» Input data:
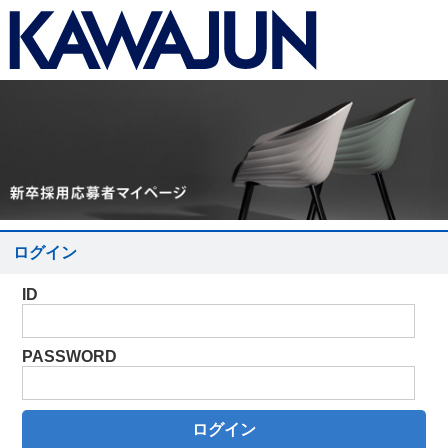
ログイン
ID
PASSWORD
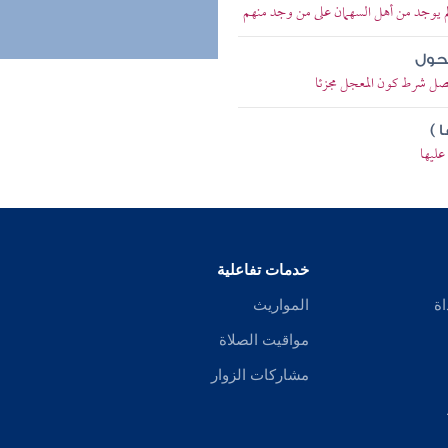
 يوجد من أهل السهمان على من وجد منهم
لحول
فصل شرط كون المعجل مجزئا
 )
عليها
خدمات تفاعلية
اة
المواريث
مواقيت الصلاة
مشاركات الزوار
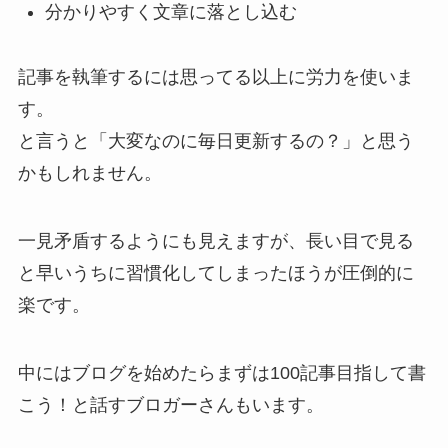
分かりやすく文章に落とし込む
記事を執筆するには思ってる以上に労力を使いま
す。
と言うと「大変なのに毎日更新するの？」と思う
かもしれません。
一見矛盾するようにも見えますが、長い目で見る
と早いうちに習慣化してしまったほうが圧倒的に
楽です。
中にはブログを始めたらまずは100記事目指して書
こう！と話すブロガーさんもいます。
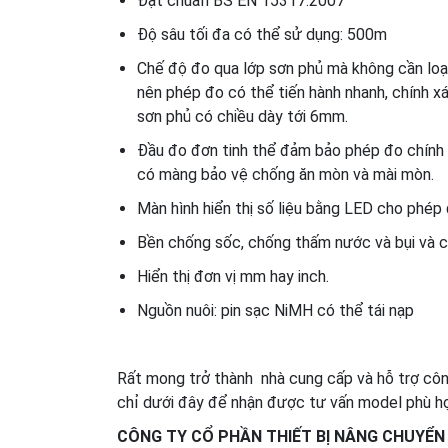
Đạt chuẩn BS EN 15317:2007
Độ sâu tối đa có thể sử dụng: 500m
Chế độ đo qua lớp sơn phủ mà không cần loạ
nên phép đo có thể tiến hành nhanh, chính x
sơn phủ có chiều dày tới 6mm.
Đầu đo đơn tinh thể đảm bảo phép đo chính 
có màng bảo vệ chống ăn mòn và mài mòn.
Màn hình hiển thị số liệu bằng LED cho phép
Bền chống sốc, chống thấm nước và bụi và c
Hiển thị đơn vị mm hay inch.
Nguồn nuôi: pin sạc NiMH có thể tái nạp
Rất mong trở thành nhà cung cấp và hỗ trợ công
chỉ dưới đây để nhận được tư vấn model phù hợ
CÔNG TY CỔ PHẦN THIẾT BỊ NÂNG CHUYỂN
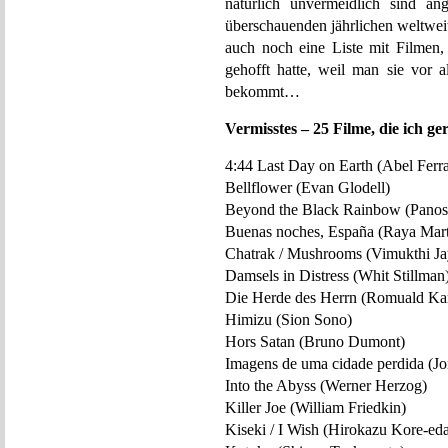
natürlich unvermeidlich sind an
überschauenden jährlichen weltweit
auch noch eine Liste mit Filmen,
gehofft hatte, weil man sie vor 
bekommt…
Vermisstes – 25 Filme, die ich g
4:44 Last Day on Earth (Abel Ferra
Bellflower (Evan Glodell)
Beyond the Black Rainbow (Panos
Buenas noches, España (Raya Mart
Chatrak / Mushrooms (Vimukthi Ja
Damsels in Distress (Whit Stillman
Die Herde des Herrn (Romuald Ka
Himizu (Sion Sono)
Hors Satan (Bruno Dumont)
Imagens de uma cidade perdida (Jo
Into the Abyss (Werner Herzog)
Killer Joe (William Friedkin)
Kiseki / I Wish (Hirokazu Kore-ed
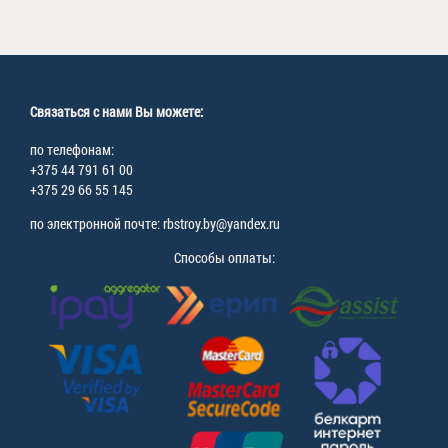
Связаться с нами Вы можете:
по телефонам:
+375 44 791 61 00
+375 29 66 55 145
по электронной почте: rbstroy.by@yandex.ru
Способы оплаты:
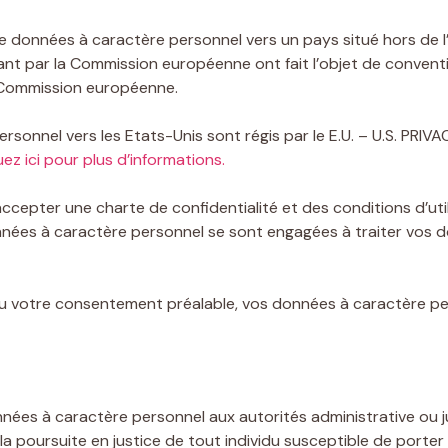
 données à caractère personnel vers un pays situé hors de l
nt par la Commission européenne ont fait l’objet de conventi
a Commission européenne.
sonnel vers les Etats-Unis sont régis par le E.U. – U.S. PRIV
uez ici pour plus d’informations.
cepter une charte de confidentialité et des conditions d’utili
nées à caractère personnel se sont engagées à traiter vos 
u votre consentement préalable, vos données à caractère per
es à caractère personnel aux autorités administrative ou jud
ou la poursuite en justice de tout individu susceptible de porte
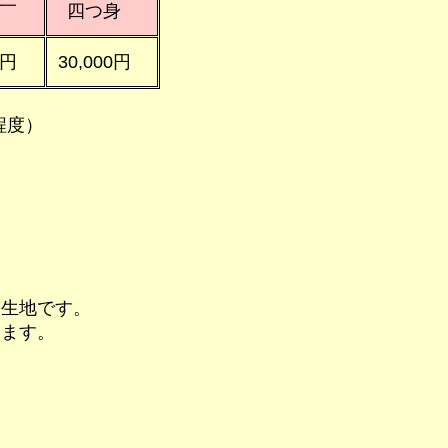
四つ身
0円
30,000円
程度）
る生地です。
ります。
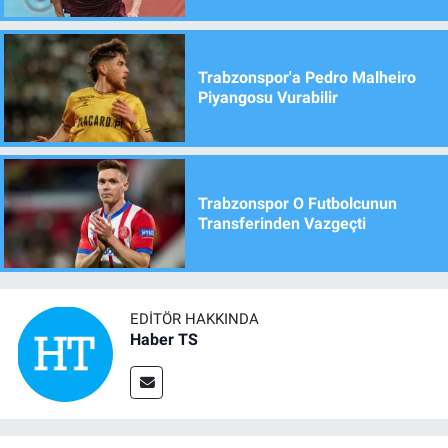
Trabzonspor'a Pedro Malheiro
Piyangosu Vurabilir
Trabzonspor O Futbolcunun
Transferinden Vazgeçti
EDITÖR HAKKINDA
Haber TS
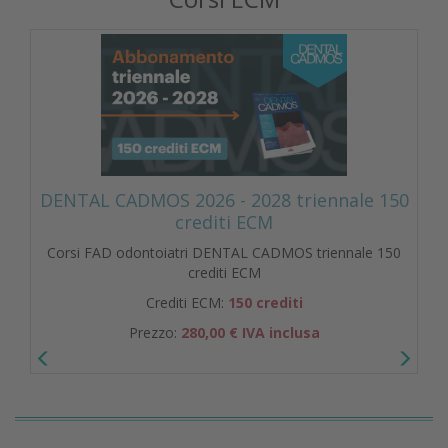
DENTAL CADMOS 2026 - 2028 triennale 150
crediti ECM
Corsi FAD odontoiatri DENTAL CADMOS triennale 150
crediti ECM
Crediti ECM:
150 crediti
Prezzo:
280,00 € IVA inclusa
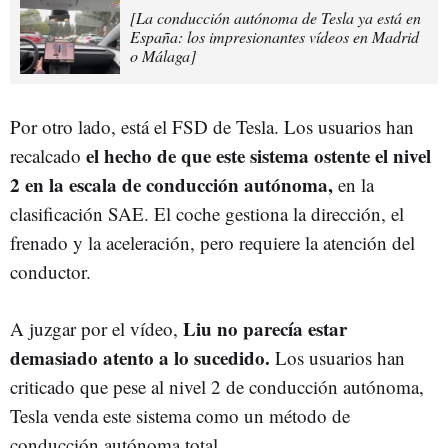
[La conducción autónoma de Tesla ya está en
España: los impresionantes vídeos en Madrid
o Málaga]
Por otro lado, está el FSD de Tesla. Los usuarios han
el hecho de que este sistema ostente el nivel
recalcado
2 en la escala de conducción autónoma,
en la
clasificación SAE. El coche gestiona la dirección, el
frenado y la aceleración, pero requiere la atención del
conductor.
Liu no parecía estar
A juzgar por el vídeo,
demasiado atento a lo sucedido.
Los usuarios han
criticado que pese al nivel 2 de conducción autónoma,
Tesla venda este sistema como un método de
conducción autónoma total.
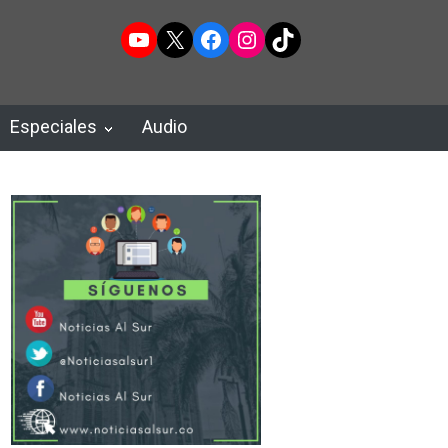
YouTube
X
Facebook
Instagram
TikTok
Especiales
Audio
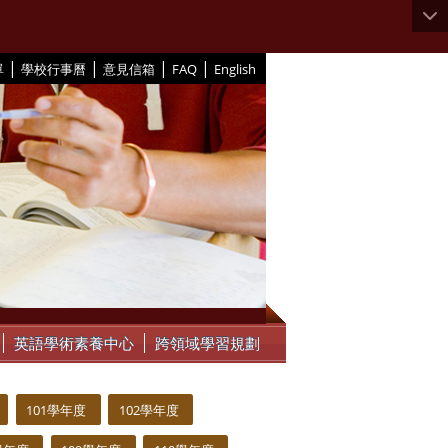
|
|
|
|
單
學校行事曆
意見信箱
FAQ
English
英語學術素養中心
跨領域學習規劃
101學年度
102學年度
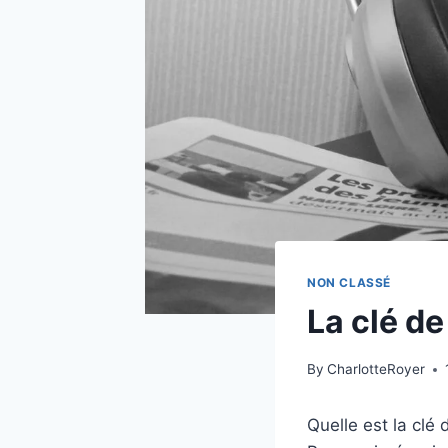
NON CLASSÉ
La clé de
By
CharlotteRoyer
Quelle est la clé 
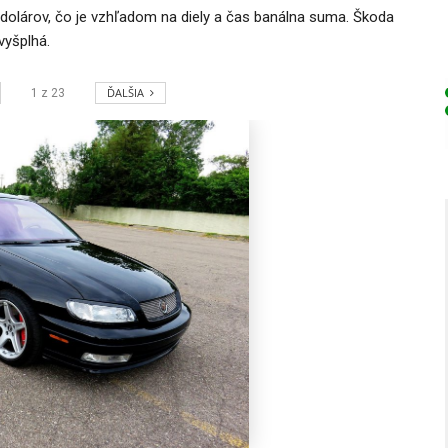
 dolárov, čo je vzhľadom na diely a čas banálna suma. Škoda
vyšplhá.
ĎALŠIA
1
z
23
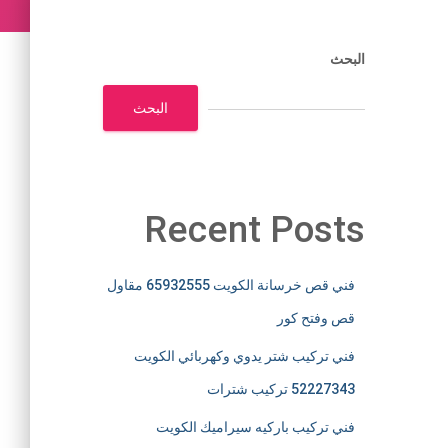
البحث
البحث
Recent Posts
فني قص خرسانة الكويت 65932555 مقاول
قص وفتح كور
فني تركيب شتر يدوي وكهربائي الكويت
52227343 تركيب شترات
فني تركيب باركيه سيراميك الكويت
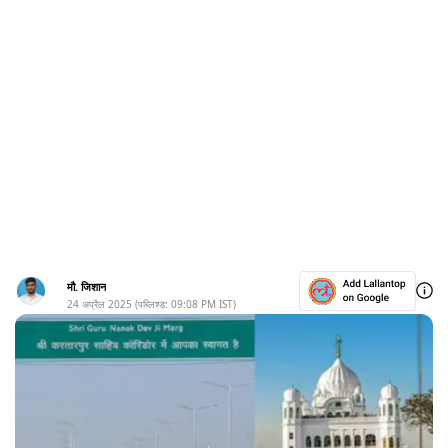
मौ. जिशान
24 अप्रैल 2025
(पब्लिश्ड:
09:08 PM
IST)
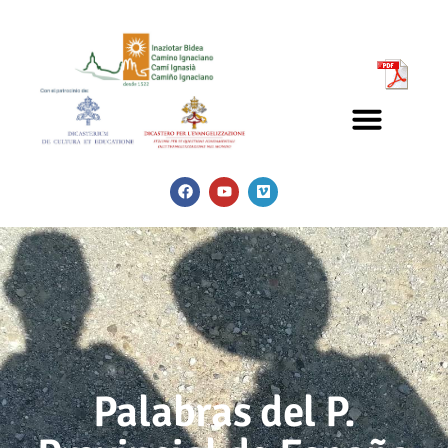
Palabras del P.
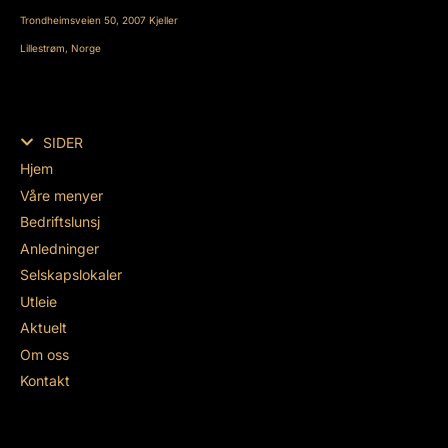
Trondheimsveien 50, 2007 Kjeller
Lillestrøm, Norge
SIDER
Hjem
Våre menyer
Bedriftslunsj
Anledninger
Selskapslokaler
Utleie
Aktuelt
Om oss
Kontakt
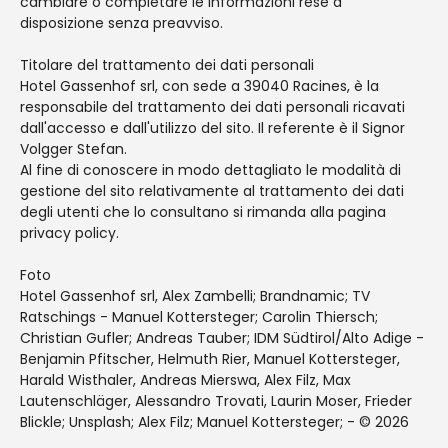
cambiare o completare le informazioni rese a
disposizione senza preavviso.
Titolare del trattamento dei dati personali
Hotel Gassenhof srl, con sede a 39040 Racines, è la
responsabile del trattamento dei dati personali ricavati
dall'accesso e dall'utilizzo del sito. Il referente è il Signor
Volgger Stefan.
Al fine di conoscere in modo dettagliato le modalità di
gestione del sito relativamente al trattamento dei dati
degli utenti che lo consultano si rimanda alla pagina
privacy policy.
Foto
Hotel Gassenhof srl, Alex Zambelli; Brandnamic; TV
Ratschings - Manuel Kottersteger; Carolin Thiersch;
Christian Gufler; Andreas Tauber; IDM Südtirol/Alto Adige -
Benjamin Pfitscher, Helmuth Rier, Manuel Kottersteger,
Harald Wisthaler, Andreas Mierswa, Alex Filz, Max
Lautenschläger, Alessandro Trovati, Laurin Moser, Frieder
Blickle; Unsplash; Alex Filz; Manuel Kottersteger; - © 2026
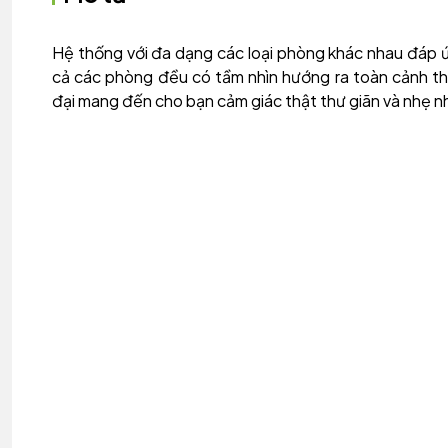
Hệ thống với đa dạng các loại phòng khác nhau đáp ứ
cả các phòng đều có tầm nhìn hướng ra toàn cảnh thà
đại mang đến cho bạn cảm giác thật thư giãn và nhẹ n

» Your assignment: For this exercise, retype the data above exactly and skip every image.

» Answer section:
ログイン
ID
PASSWORD
 يوجد من أهل السهمان على من وجد منهم
لحول
فصل شرط كون المعجل مجزئا
 )
عليها
خدمات تفاعلية
اة
المواريث
مواقيت الصلاة
مشاركات الزوار
分かりやすく文章に落とし込む
記事を執筆するには思ってる以上に労力を使いま
す。
と言うと「大変なのに毎日更新するの？」と思う
かもしれません。
一見矛盾するようにも見えますが、長い目で見る
と早いうちに習慣化してしまったほうが圧倒的に
楽です。
中にはブログを始めたらまずは100記事目指して書
こう！と話すブロガーさんもいます。
Đạt chuẩn BS EN 15317:2007
Độ sâu tối đa có thể sử dụng: 500m
Chế độ đo qua lớp sơn phủ mà không cần loạ
nên phép đo có thể tiến hành nhanh, chính x
sơn phủ có chiều dày tới 6mm.
Đầu đo đơn tinh thể đảm bảo phép đo chính 
có màng bảo vệ chống ăn mòn và mài mòn.
Màn hình hiển thị số liệu bằng LED cho phép
Bền chống sốc, chống thấm nước và bụi và c
Hiển thị đơn vị mm hay inch.
Nguồn nuôi: pin sạc NiMH có thể tái nạp
Rất mong trở thành nhà cung cấp và hỗ trợ công
chỉ dưới đây để nhận được tư vấn model phù hợ
CÔNG TY CỔ PHẦN THIẾT BỊ NÂNG CHUYỂN
natürlich unvermeidlich sind an
überschauenden jährlichen weltweit
auch noch eine Liste mit Filmen,
gehofft hatte, weil man sie vor 
bekommt…
Vermisstes – 25 Filme, die ich g
4:44 Last Day on Earth (Abel Ferra
Bellflower (Evan Glodell)
Beyond the Black Rainbow (Panos
Buenas noches, España (Raya Mart
Chatrak / Mushrooms (Vimukthi Ja
Damsels in Distress (Whit Stillman
Die Herde des Herrn (Romuald Ka
Himizu (Sion Sono)
Hors Satan (Bruno Dumont)
Imagens de uma cidade perdida (Jo
Into the Abyss (Werner Herzog)
Killer Joe (William Friedkin)
Kiseki / I Wish (Hirokazu Kore-ed
Связаться с нами Вы можете:
по телефонам:
+375 44 791 61 00
+375 29 66 55 145
по электронной почте: rbstroy.by@yandex.ru
Способы оплаты:
 données à caractère personnel vers un pays situé hors de l
nt par la Commission européenne ont fait l’objet de conventi
a Commission européenne.
sonnel vers les Etats-Unis sont régis par le E.U. – U.S. PRIV
uez ici pour plus d’informations.
cepter une charte de confidentialité et des conditions d’utili
nées à caractère personnel se sont engagées à traiter vos 
u votre consentement préalable, vos données à caractère per
es à caractère personnel aux autorités administrative ou jud
ou la poursuite en justice de tout individu susceptible de porte
四つ身
0円
30,000円
程度）
る生地です。
ります。
Trabzonspor'a Pedro Malheiro
Piyangosu Vurabilir
Trabzonspor O Futbolcunun
Transferinden Vazgeçti
EDITÖR HAKKINDA
Haber TS
DENTAL CADMOS 2026 - 2028 triennale 150
crediti ECM
Corsi FAD odontoiatri DENTAL CADMOS triennale 150
crediti ECM
Crediti ECM:
150 crediti
Prezzo:
280,00 € IVA inclusa
[La conducción autónoma de Tesla ya está en
España: los impresionantes vídeos en Madrid
o Málaga]
Por otro lado, está el FSD de Tesla. Los usuarios han
el hecho de que este sistema ostente el nivel
recalcado
2 en la escala de conducción autónoma,
en la
clasificación SAE. El coche gestiona la dirección, el
frenado y la aceleración, pero requiere la atención del
conductor.
Liu no parecía estar
A juzgar por el vídeo,
demasiado atento a lo sucedido.
Los usuarios han
criticado que pese al nivel 2 de conducción autónoma,
Tesla venda este sistema como un método de
conducción autónoma total.
YouTube
X
Facebook
Instagram
TikTok
Especiales
Audio
|
|
|
|
單
學校行事曆
意見信箱
FAQ
English
英語學術素養中心
跨領域學習規劃
101學年度
102學年度
NON CLASSÉ
La clé de
By
CharlotteRoyer
Quelle est la clé 
 dolárov, čo je vzhľadom na diely a čas banálna suma. Škoda
vyšplhá.
ĎALŠIA
1
z
23
البحث
البحث
Recent Posts
فني قص خرسانة الكويت 65932555 مقاول
قص وفتح كور
فني تركيب شتر يدوي وكهربائي الكويت
52227343 تركيب شترات
فني تركيب باركيه سيراميك الكويت
मौ. जिशान
24 अप्रैल 2025
(पब्लिश्ड:
09:08 PM
IST)
Palabras del P.
Trondheimsveien 50, 2007 Kjeller
Lillestrøm, Norge
SIDER
Hjem
Våre menyer
Bedriftslunsj
Anledninger
Selskapslokaler
Utleie
Aktuelt
Om oss
Kontakt
cambiare o completare le informazioni rese a
disposizione senza preavviso.
Titolare del trattamento dei dati personali
Hotel Gassenhof srl, con sede a 39040 Racines, è la
responsabile del trattamento dei dati personali ricavati
dall'accesso e dall'utilizzo del sito. Il referente è il Signor
Volgger Stefan.
Al fine di conoscere in modo dettagliato le modalità di
gestione del sito relativamente al trattamento dei dati
degli utenti che lo consultano si rimanda alla pagina
privacy policy.
Foto
Hotel Gassenhof srl, Alex Zambelli; Brandnamic; TV
Ratschings - Manuel Kottersteger; Carolin Thiersch;
Christian Gufler; Andreas Tauber; IDM Südtirol/Alto Adige -
Benjamin Pfitscher, Helmuth Rier, Manuel Kottersteger,
Harald Wisthaler, Andreas Mierswa, Alex Filz, Max
Lautenschläger, Alessandro Trovati, Laurin Moser, Frieder
Blickle; Unsplash; Alex Filz; Manuel Kottersteger; - © 2026
Hệ thống với đa dạng các loại phòng khác nhau đáp ứ
cả các phòng đều có tầm nhìn hướng ra toàn cảnh thà
đại mang đến cho bạn cảm giác thật thư giãn và nhẹ n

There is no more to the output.